▶ WHAT IS NEEDED:
If an entry holds a picture, leave the picture out and copy the rest exactly.
──────── DATA SECTION ────────
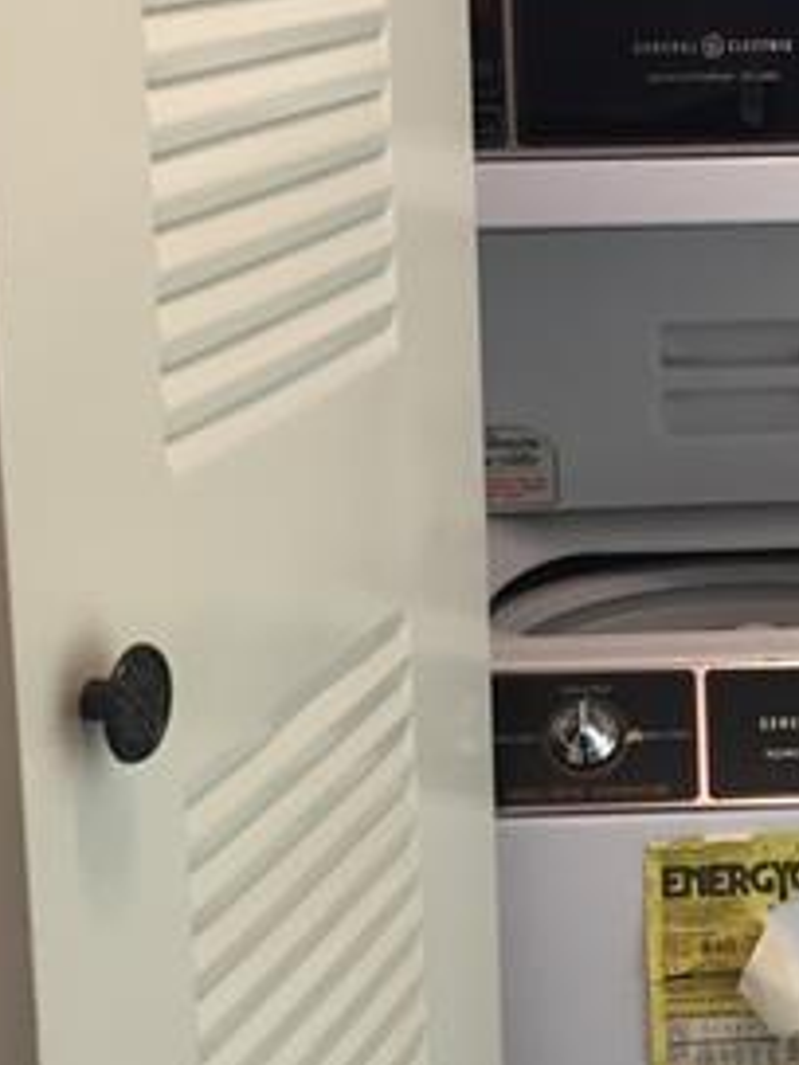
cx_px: 768
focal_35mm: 82
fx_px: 2524
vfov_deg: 23.7
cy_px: 341
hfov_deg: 17.6
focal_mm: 4.15
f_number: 2.2
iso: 100
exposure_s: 1/30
────────
▶ TASK SOLUTION:
cx_px: 768
focal_35mm: 82
fx_px: 2524
vfov_deg: 23.7
cy_px: 341
hfov_deg: 17.6
focal_mm: 4.15
f_number: 2.2
iso: 100
exposure_s: 1/30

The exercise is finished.